PROMPT: Your answer should be the lines below from the one holding "## Thank you" through the one holding "in the website", copied exactly and with nothing else.

(Dataset entries)
┌──
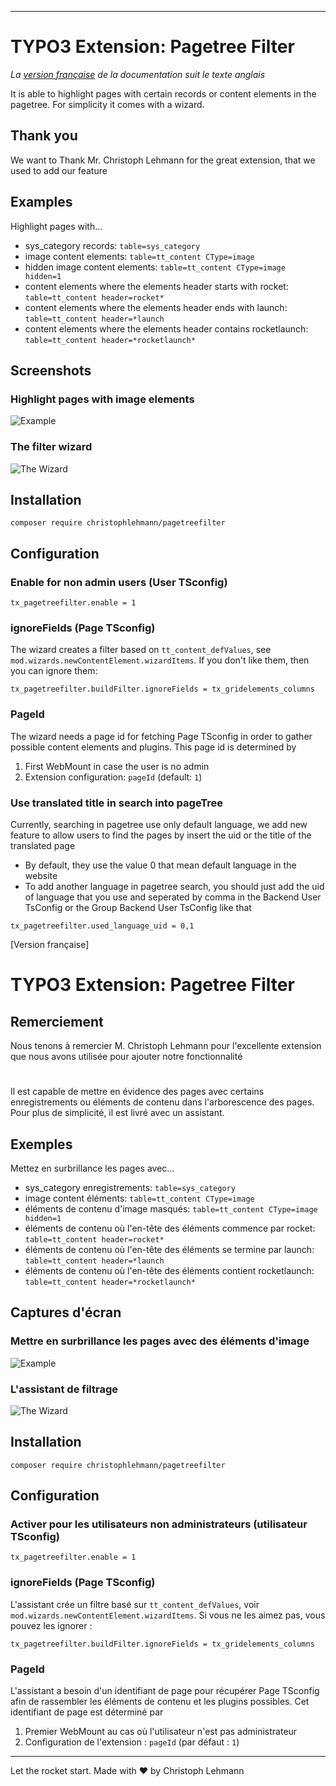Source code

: ****
TYPO3 Extension: Pagetree Filter
================================

*La [version française](#documentation-info-rights) de la documentation suit le texte anglais*

It is able to highlight pages with certain records or content elements in the pagetree. For simplicity it comes with a wizard.


## Thank you
We want to Thank Mr. Christoph Lehmann for the great extension, that we used to add our feature

## Examples

Highlight pages with...

* sys_category records: `table=sys_category`
* image content elements: `table=tt_content CType=image`
* hidden image content elements: `table=tt_content CType=image hidden=1`
* content elements where the elements header starts with rocket: `table=tt_content header=rocket*`
* content elements where the elements header ends with launch: `table=tt_content header=*launch`
* content elements where the elements header contains rocketlaunch: `table=tt_content header=*rocketlaunch*`

## Screenshots

### Highlight pages with image elements

![Example](https://raw.githubusercontent.com/christophlehmann/pagetreefilter/master/Documentation/Images/filter-example.png)

### The filter wizard

![The Wizard](https://raw.githubusercontent.com/christophlehmann/pagetreefilter/master/Documentation/Images/filter-wizard.png)

## Installation

`composer require christophlehmann/pagetreefilter`

## Configuration

### Enable for non admin users (User TSconfig)

`tx_pagetreefilter.enable = 1`

### ignoreFields (Page TSconfig)

The wizard creates a filter based on `tt_content_defValues`, see `mod.wizards.newContentElement.wizardItems`.
If you don't like them, then you can ignore them:

`tx_pagetreefilter.buildFilter.ignoreFields = tx_gridelements_columns`

### PageId

The wizard needs a page id for fetching Page TSconfig in order to gather possible content elements and plugins. This page id is determined by

1. First WebMount in case the user is no admin
2. Extension configuration: `pageId` (default: `1`)

### Use translated title in search into pageTree

Currently, searching in pagetree use only default language, we add new feature to allow users to find the pages by insert the uid or the title of the translated page

* By default, they use the value 0 that mean default language in the website
* To add another language in pagetree search, you should just add the uid of language that you use and seperated by comma in the Backend User TsConfig or the Group Backend User TsConfig like that

`tx_pagetreefilter.used_language_uid = 0,1`



[Version française]

TYPO3 Extension: Pagetree Filter
================================

## Remerciement

Nous tenons à remercier M. Christoph Lehmann pour l'excellente extension que nous avons utilisée pour ajouter notre fonctionnalité
#
Il est capable de mettre en évidence des pages avec certains enregistrements ou éléments de contenu dans l'arborescence des pages. Pour plus de simplicité, il est livré avec un assistant.
## Exemples

Mettez en surbrillance les pages avec...

* sys_category enregistrements: `table=sys_category`
* image content éléments: `table=tt_content CType=image`
* éléments de contenu d'image masqués: `table=tt_content CType=image hidden=1`
* éléments de contenu où l'en-tête des éléments commence par rocket: `table=tt_content header=rocket*`
* éléments de contenu où l'en-tête des éléments se termine par launch: `table=tt_content header=*launch`
* éléments de contenu où l'en-tête des éléments contient rocketlaunch: `table=tt_content header=*rocketlaunch*`

## Captures d'écran

### Mettre en surbrillance les pages avec des éléments d'image

![Example](https://raw.githubusercontent.com/christophlehmann/pagetreefilter/master/Documentation/Images/filter-example.png)

### L'assistant de filtrage

![The Wizard](https://raw.githubusercontent.com/christophlehmann/pagetreefilter/master/Documentation/Images/filter-wizard.png)

## Installation

`composer require christophlehmann/pagetreefilter`

## Configuration

### Activer pour les utilisateurs non administrateurs (utilisateur TSconfig)

`tx_pagetreefilter.enable = 1`

### ignoreFields (Page TSconfig)

L'assistant crée un filtre basé sur `tt_content_defValues`, voir `mod.wizards.newContentElement.wizardItems`.
Si vous ne les aimez pas, vous pouvez les ignorer :

`tx_pagetreefilter.buildFilter.ignoreFields = tx_gridelements_columns`

### PageId

L'assistant a besoin d'un identifiant de page pour récupérer Page TSconfig afin de rassembler les éléments de contenu et les plugins possibles. Cet identifiant de page est déterminé par

1. Premier WebMount au cas où l'utilisateur n'est pas administrateur
1. Configuration de l'extension : `pageId` (par défaut : `1`)


---

Let the rocket start. Made with ♥ by Christoph Lehmann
└──
RESULT:
## Thank you
We want to Thank Mr. Christoph Lehmann for the great extension, that we used to add our feature

## Examples

Highlight pages with...

* sys_category records: `table=sys_category`
* image content elements: `table=tt_content CType=image`
* hidden image content elements: `table=tt_content CType=image hidden=1`
* content elements where the elements header starts with rocket: `table=tt_content header=rocket*`
* content elements where the elements header ends with launch: `table=tt_content header=*launch`
* content elements where the elements header contains rocketlaunch: `table=tt_content header=*rocketlaunch*`

## Screenshots

### Highlight pages with image elements

![Example](https://raw.githubusercontent.com/christophlehmann/pagetreefilter/master/Documentation/Images/filter-example.png)

### The filter wizard

![The Wizard](https://raw.githubusercontent.com/christophlehmann/pagetreefilter/master/Documentation/Images/filter-wizard.png)

## Installation

`composer require christophlehmann/pagetreefilter`

## Configuration

### Enable for non admin users (User TSconfig)

`tx_pagetreefilter.enable = 1`

### ignoreFields (Page TSconfig)

The wizard creates a filter based on `tt_content_defValues`, see `mod.wizards.newContentElement.wizardItems`.
If you don't like them, then you can ignore them:

`tx_pagetreefilter.buildFilter.ignoreFields = tx_gridelements_columns`

### PageId

The wizard needs a page id for fetching Page TSconfig in order to gather possible content elements and plugins. This page id is determined by

1. First WebMount in case the user is no admin
2. Extension configuration: `pageId` (default: `1`)

### Use translated title in search into pageTree

Currently, searching in pagetree use only default language, we add new feature to allow users to find the pages by insert the uid or the title of the translated page

* By default, they use the value 0 that mean default language in the website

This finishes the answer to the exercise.